[TEXTO DADO]:
-- -- --

No livro Viagens ao interior do Brasil, ele descreve sua passagem pelos sertões do Piauí, Pernambuco, Ceará. Enveredou 800 quilômetros litoral adentro, num tempo em que não havia estradas, malas eram carregadas em lombo de mulas, atalhos abertos na mataria a golpes de facão. Onça suçuarana campeando livre. Cobras cascavel ou jararacuçu triscando o chão da caatinga.

Durante quase seis meses ele vasculhou as redondezas do Cariri, catando pedras e plantas e escreveu um poema, que endereçou a um correspondente de seu país. Nos versos, lamenta os amigos não estarem juntos naquele lugar de tantas cores diferentes, tantos cheiros esquisitos. E a pergunta, no tom da mesma saudade do sabiá de Casimiro de Abreu, a fechar o poema: Será que a violeta e a margarida poderiam crescer em terras como aquelas?

Porque na terra dos peixes de pedra tudo é estranho ao botânico.

O pão de trigo, substituído pelo cuscuz de milho. O açúcar, por tijolos de rapadura. Em vez de morangos ou ameixas de seu país temperado, umbus, pequis, buritis.

Ali não há ninguém que fale a sua língua e o protestante George Gardner faz registro da ‘degradação dos costumes’ naquela terra de caboclos brabos, que em passado recente abrigou missão de índios cariris, os protegidos do frei Martinho de Nantes.

A moral é tão escassa, escreve ele, que avistou um padre católico romano, de passagem, acompanhado da mulher, a prima com quem “vivia maritalmente”, como se dizia no antigamente. Os dois seguidos por um magote de oito filhos, dos 10 que ela lhe dera.

O padre é José Martiniano de Alencar, o revolucionário de 1817, ex-presidente da província e então senador do Império. O mais velho dos guris, nos seus sete anos, viria a ser conhecido como o autor de Iracema, que ainda criança seguiu com os pais para o Rio de Janeiro, mas vários passos de seus romances são reproduções dos cenários da infância.

George Gardner regressa à Inglaterra e organiza um herbário monumental, a mais importante coleção de plantas brasileiras do Jardim de Kew, em Londres. O nome Gardneria batiza um dos gêneros das Loganiaceaes.

O botânico e o escritor José de Alencar não devem ter sabido um do outro. Mas o peixe da vitrine, na sua condição mineral estava lá, guardião e testemunha dessas histórias.

Por isso, ao passeante, parece pouco o valor estipulado na etiqueta da vitrine para aquisição da imobilidade perpétua de um indivíduo de mais de 100 milhões de anos.

-- -- --

[SEÇÃO DE DADOS]:
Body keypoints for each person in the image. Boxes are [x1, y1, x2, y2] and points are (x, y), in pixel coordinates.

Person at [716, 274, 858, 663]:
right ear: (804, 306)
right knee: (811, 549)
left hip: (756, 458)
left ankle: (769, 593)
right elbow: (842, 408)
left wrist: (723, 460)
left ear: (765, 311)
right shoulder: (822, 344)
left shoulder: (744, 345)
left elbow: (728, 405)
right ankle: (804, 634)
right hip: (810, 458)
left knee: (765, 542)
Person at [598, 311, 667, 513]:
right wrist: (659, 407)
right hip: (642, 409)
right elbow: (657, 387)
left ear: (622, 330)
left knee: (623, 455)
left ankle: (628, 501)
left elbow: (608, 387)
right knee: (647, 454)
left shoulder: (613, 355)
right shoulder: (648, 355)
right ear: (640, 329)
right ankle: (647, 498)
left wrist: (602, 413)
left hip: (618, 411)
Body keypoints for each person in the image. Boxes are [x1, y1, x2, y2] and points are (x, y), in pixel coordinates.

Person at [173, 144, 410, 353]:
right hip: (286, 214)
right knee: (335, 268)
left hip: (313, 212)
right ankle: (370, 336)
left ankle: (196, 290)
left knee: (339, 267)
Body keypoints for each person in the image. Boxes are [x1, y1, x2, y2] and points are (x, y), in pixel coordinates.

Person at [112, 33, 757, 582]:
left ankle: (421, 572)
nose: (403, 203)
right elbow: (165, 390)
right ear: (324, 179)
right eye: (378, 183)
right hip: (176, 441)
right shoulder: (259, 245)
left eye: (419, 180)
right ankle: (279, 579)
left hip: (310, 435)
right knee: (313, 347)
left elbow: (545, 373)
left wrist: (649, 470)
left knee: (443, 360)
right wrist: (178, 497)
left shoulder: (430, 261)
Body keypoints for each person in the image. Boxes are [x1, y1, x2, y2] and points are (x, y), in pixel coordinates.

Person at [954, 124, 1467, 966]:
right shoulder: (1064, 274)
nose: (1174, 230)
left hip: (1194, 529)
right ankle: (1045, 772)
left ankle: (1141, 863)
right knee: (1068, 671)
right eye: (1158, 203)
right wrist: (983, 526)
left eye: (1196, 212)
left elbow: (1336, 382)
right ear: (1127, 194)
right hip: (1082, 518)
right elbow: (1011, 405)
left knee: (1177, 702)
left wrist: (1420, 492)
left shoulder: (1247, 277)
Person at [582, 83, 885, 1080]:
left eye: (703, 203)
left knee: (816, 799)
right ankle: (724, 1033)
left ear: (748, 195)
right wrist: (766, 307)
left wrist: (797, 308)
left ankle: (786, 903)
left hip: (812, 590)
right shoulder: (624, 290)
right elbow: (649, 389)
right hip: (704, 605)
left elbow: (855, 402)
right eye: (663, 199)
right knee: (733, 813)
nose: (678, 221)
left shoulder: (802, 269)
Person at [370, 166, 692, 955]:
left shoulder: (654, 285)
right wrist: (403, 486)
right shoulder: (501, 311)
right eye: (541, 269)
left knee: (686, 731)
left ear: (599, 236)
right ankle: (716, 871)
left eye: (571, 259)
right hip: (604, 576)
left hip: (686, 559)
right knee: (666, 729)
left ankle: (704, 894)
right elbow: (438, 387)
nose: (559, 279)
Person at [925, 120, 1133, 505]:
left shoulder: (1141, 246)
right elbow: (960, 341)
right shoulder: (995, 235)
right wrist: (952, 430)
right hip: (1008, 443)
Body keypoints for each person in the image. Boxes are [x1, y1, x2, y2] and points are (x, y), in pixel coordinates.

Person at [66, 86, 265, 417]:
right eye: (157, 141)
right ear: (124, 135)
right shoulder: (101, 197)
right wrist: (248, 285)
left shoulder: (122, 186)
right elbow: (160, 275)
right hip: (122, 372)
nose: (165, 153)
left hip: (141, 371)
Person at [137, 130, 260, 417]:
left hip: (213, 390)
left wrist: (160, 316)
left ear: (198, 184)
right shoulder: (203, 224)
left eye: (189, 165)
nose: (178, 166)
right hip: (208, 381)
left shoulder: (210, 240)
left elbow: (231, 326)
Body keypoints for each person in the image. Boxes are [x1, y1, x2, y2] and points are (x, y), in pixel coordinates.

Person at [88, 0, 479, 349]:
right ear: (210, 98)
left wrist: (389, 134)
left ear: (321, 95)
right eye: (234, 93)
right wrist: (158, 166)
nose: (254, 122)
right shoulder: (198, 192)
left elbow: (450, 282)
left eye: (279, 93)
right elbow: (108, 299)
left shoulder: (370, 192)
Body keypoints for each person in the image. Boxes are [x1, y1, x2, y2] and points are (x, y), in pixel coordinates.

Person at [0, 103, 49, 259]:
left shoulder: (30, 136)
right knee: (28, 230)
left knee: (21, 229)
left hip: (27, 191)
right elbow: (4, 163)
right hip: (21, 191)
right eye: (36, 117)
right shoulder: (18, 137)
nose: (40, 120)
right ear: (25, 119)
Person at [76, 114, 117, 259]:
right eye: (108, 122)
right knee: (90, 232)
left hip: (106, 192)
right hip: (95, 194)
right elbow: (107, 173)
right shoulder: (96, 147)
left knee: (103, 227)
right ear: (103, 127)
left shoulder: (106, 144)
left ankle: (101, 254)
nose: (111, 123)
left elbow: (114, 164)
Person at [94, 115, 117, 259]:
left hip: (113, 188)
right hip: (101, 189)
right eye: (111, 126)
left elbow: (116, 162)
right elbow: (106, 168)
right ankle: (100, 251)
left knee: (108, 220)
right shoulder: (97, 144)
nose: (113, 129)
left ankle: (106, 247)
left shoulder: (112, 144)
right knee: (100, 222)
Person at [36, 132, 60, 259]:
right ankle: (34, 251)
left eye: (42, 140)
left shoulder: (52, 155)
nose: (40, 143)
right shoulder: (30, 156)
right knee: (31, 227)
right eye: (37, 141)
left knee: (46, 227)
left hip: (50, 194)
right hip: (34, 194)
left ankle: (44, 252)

-- -- --

[TAREFA]: Retorne o trecho do texto sobre o botânico George Gardner, começando em "O botânico e" e terminando em "testemunha dessas histórias.", sem alterar nenhuma palavra.

[RESULTADO]:
O botânico e o escritor José de Alencar não devem ter sabido um do outro. Mas o peixe da vitrine, na sua condição mineral estava lá, guardião e testemunha dessas histórias.